Reproduce the passage of the laser scanning post starting with "The last sub-study" and going on through "how it evolved.".

- _Reading text_:
=== Section Start ===
I welcome everyone to follow the debate in the auditorium BOR100 of the University of Eastern Finland, Yliopistokatu 7, Joensuu, on 15th April 2011, at 12 o’clock noon!

Sunday, March 27, 2011

Laser work

The last sub-study of my thesis project, dealing with canopy cover estimation using airborne laser scanning, was finally published in RSE. This one was by far the most laborious of the five papers that belong to my dissertation. The first four were nice and compact studies concerned with clearly defined problems. But the last one became a mammoth with four variables of interest, seven different data sets, and several techniques that were tested. This is a story of how it evolved.

From the very beginning it was obvious that laser scanning had potential to provide very detailed canopy cover measurements. Laser-based cover indices had been shown to have a high correlation with cover estimates derived from hemispherical images, but how would it perform when compared with Cajanus tube measurements? Both methods provide a large number of binary canopy/open samples from the area of interest, with the difference that laser pulses are not usually exactly vertical.
=== Section End ===
Stored data
=== Section Start ===
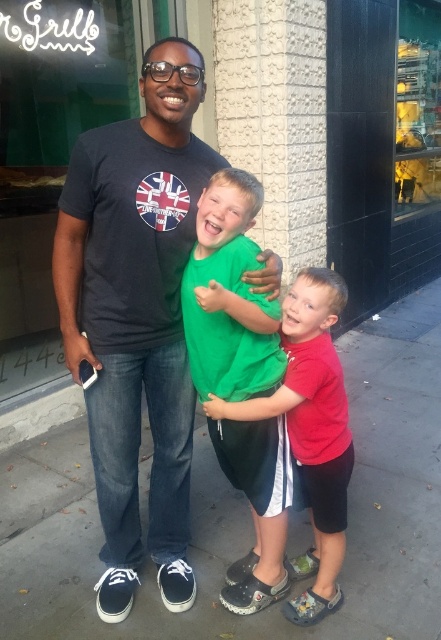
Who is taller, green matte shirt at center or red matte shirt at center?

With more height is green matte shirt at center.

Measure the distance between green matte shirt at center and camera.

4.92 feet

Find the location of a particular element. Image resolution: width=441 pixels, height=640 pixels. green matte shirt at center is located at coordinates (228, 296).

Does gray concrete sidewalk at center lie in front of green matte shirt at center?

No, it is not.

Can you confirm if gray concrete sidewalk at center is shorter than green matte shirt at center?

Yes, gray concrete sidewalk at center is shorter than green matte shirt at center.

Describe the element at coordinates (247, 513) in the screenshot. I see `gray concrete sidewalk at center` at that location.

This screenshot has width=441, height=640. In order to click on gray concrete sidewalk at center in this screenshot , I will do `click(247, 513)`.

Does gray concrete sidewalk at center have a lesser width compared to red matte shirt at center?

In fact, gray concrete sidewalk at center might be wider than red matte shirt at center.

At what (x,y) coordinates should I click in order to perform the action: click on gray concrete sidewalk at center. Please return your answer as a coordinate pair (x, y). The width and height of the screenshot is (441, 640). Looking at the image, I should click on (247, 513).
=== Section End ===
- _Written answer_:
The last sub-study of my thesis project, dealing with canopy cover estimation using airborne laser scanning, was finally published in RSE. This one was by far the most laborious of the five papers that belong to my dissertation. The first four were nice and compact studies concerned with clearly defined problems. But the last one became a mammoth with four variables of interest, seven different data sets, and several techniques that were tested. This is a story of how it evolved.